*Listed entries*:
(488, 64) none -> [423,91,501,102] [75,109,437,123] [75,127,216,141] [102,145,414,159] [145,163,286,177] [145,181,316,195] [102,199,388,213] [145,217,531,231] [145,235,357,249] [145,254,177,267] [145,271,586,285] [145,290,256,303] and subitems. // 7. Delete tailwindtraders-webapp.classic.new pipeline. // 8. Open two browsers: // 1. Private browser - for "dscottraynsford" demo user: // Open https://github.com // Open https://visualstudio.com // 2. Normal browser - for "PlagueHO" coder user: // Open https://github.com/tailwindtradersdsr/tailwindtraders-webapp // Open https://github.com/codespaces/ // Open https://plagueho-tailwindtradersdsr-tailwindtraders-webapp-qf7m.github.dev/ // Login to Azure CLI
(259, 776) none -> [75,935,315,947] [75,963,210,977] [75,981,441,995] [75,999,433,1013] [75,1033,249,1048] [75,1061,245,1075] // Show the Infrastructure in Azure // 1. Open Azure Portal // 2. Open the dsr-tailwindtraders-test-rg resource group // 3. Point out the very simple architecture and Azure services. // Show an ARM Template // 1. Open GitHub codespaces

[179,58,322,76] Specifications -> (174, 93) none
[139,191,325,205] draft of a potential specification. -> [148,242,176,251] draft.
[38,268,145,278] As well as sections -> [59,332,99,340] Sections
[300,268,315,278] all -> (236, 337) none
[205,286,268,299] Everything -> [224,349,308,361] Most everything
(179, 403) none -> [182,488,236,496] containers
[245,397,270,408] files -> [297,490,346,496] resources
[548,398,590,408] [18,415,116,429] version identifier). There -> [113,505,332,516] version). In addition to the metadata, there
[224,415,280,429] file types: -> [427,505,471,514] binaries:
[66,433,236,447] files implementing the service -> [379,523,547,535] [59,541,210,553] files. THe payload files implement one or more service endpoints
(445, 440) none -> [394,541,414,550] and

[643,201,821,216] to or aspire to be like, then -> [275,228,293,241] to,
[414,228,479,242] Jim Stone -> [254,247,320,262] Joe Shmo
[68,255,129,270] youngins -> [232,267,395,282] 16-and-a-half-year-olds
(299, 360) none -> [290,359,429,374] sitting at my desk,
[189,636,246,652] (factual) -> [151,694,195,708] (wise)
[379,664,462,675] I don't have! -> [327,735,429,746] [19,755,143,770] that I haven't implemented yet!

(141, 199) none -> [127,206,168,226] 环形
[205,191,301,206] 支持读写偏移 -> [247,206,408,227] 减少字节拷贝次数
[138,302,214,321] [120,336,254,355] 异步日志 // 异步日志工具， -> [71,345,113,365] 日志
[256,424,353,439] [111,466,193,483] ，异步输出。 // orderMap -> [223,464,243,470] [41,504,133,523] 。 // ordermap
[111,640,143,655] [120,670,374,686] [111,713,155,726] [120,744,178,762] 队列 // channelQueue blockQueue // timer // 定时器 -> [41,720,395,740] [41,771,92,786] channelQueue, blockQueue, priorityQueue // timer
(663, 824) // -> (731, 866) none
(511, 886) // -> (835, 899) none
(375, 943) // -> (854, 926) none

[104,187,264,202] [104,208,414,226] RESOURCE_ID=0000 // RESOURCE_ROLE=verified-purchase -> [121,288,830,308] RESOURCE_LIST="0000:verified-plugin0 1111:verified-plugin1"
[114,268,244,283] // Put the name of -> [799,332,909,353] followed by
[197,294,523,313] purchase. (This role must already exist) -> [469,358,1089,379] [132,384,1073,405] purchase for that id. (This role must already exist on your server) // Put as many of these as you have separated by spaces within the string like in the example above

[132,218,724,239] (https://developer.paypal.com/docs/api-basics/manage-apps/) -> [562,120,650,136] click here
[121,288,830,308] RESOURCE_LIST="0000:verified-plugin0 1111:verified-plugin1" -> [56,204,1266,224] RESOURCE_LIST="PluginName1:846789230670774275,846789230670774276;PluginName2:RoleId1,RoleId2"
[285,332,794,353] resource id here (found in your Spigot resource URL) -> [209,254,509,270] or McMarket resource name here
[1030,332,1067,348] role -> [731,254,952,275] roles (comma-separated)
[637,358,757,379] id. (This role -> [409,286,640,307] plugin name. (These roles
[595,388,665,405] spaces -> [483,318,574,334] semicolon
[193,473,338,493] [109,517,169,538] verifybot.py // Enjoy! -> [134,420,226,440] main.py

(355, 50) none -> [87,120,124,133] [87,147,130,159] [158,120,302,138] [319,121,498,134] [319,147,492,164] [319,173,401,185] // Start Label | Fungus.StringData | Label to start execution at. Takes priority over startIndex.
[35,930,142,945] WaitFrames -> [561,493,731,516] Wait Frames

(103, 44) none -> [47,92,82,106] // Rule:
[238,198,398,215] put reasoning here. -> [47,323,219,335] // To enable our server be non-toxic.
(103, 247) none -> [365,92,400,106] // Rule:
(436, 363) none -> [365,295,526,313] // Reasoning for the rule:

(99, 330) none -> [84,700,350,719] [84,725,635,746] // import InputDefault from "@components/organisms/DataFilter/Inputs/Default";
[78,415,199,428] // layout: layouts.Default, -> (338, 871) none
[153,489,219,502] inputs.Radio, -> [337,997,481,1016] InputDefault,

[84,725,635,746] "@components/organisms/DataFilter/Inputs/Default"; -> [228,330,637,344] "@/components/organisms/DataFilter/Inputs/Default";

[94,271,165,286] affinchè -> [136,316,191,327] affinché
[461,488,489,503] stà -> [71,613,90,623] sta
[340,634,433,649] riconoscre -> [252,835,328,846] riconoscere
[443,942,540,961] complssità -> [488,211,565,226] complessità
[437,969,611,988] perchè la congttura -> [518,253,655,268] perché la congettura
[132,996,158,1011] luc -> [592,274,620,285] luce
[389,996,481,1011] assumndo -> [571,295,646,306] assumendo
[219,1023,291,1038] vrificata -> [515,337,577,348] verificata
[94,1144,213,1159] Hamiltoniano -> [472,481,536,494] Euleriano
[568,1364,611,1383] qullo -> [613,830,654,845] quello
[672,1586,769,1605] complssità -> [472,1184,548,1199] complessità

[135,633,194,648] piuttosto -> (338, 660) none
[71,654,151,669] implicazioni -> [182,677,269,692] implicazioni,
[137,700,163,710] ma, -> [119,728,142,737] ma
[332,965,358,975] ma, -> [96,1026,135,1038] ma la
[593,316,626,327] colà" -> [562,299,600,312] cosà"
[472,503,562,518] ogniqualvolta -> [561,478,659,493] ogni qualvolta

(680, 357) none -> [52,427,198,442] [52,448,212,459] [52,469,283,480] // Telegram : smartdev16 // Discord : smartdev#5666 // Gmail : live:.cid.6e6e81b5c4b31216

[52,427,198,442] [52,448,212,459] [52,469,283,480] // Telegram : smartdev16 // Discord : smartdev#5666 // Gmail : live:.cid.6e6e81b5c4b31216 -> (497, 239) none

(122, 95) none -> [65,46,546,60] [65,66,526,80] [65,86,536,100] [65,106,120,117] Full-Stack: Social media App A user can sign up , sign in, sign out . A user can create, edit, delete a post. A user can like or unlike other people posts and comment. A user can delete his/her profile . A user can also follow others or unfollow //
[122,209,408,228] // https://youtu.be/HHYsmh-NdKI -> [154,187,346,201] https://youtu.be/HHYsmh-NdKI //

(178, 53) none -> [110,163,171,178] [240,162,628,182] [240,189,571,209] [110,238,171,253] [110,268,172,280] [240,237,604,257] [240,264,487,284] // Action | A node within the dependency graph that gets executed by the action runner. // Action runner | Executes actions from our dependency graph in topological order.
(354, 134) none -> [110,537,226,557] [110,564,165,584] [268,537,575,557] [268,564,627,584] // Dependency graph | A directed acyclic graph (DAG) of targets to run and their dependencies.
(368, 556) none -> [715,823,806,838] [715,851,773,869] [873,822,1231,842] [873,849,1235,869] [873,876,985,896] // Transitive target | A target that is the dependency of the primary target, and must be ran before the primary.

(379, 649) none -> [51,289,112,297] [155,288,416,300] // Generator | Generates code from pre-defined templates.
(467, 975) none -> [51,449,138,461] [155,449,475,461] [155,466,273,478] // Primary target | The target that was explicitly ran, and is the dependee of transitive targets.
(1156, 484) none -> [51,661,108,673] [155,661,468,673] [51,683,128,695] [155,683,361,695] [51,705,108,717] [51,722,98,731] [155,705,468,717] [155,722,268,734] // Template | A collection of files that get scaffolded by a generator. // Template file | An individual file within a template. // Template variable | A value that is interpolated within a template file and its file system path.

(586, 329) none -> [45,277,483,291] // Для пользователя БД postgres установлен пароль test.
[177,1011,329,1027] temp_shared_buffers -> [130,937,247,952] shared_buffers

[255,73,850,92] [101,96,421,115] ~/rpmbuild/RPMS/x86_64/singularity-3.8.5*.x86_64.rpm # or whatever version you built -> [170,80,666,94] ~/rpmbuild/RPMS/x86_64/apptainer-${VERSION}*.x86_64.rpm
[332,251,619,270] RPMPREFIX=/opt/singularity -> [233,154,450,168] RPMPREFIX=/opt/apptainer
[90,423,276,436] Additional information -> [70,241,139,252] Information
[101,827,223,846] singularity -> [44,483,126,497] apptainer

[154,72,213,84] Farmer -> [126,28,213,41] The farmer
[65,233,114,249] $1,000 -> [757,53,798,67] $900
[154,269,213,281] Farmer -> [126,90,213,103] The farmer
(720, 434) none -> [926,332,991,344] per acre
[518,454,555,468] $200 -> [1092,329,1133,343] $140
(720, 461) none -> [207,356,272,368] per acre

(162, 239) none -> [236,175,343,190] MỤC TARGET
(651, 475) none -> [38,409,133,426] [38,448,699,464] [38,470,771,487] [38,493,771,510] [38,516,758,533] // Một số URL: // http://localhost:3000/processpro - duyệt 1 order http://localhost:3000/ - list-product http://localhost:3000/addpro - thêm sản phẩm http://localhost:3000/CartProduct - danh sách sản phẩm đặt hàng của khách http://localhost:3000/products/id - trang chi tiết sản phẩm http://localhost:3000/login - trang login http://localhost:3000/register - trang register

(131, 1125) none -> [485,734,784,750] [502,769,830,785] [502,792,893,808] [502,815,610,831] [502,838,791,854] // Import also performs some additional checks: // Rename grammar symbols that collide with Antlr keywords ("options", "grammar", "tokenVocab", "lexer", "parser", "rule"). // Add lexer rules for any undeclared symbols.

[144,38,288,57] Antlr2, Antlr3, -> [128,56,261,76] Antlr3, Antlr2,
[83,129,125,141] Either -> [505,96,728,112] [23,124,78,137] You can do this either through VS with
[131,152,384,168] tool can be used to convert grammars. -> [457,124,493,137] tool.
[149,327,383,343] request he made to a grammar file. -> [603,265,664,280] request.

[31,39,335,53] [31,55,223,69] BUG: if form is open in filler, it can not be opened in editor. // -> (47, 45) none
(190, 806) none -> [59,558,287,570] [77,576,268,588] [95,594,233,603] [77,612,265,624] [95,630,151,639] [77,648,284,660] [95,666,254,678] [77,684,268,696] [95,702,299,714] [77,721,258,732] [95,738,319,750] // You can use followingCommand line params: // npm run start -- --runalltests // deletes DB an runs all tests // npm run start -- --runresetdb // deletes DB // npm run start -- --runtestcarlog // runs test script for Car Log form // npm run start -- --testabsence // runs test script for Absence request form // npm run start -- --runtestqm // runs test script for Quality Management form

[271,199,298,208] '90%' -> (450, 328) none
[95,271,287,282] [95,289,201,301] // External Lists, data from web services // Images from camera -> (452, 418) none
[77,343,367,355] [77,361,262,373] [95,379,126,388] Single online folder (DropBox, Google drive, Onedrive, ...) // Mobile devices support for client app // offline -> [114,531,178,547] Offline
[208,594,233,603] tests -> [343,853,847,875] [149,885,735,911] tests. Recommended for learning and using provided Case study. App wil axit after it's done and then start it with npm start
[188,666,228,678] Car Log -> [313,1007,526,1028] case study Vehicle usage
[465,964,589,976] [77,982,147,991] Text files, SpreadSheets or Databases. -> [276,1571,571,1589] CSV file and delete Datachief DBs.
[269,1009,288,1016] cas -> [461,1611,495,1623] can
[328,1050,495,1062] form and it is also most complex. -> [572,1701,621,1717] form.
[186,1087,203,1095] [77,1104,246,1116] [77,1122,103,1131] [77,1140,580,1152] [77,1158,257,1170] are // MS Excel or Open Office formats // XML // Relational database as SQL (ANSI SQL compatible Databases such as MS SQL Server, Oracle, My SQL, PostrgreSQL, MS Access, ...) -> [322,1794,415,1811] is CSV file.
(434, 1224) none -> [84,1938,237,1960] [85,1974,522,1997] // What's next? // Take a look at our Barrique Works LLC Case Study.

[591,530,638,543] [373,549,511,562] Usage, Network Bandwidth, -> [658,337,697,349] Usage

*The problem*: Look through the entries above and quote exactly the lines from the line with "[562,120,650,136] click here" to the line with "[1030,332,1067,348] role ->", counting both of those lines.

*Task solution*:
[132,218,724,239] (https://developer.paypal.com/docs/api-basics/manage-apps/) -> [562,120,650,136] click here
[121,288,830,308] RESOURCE_LIST="0000:verified-plugin0 1111:verified-plugin1" -> [56,204,1266,224] RESOURCE_LIST="PluginName1:846789230670774275,846789230670774276;PluginName2:RoleId1,RoleId2"
[285,332,794,353] resource id here (found in your Spigot resource URL) -> [209,254,509,270] or McMarket resource name here
[1030,332,1067,348] role -> [731,254,952,275] roles (comma-separated)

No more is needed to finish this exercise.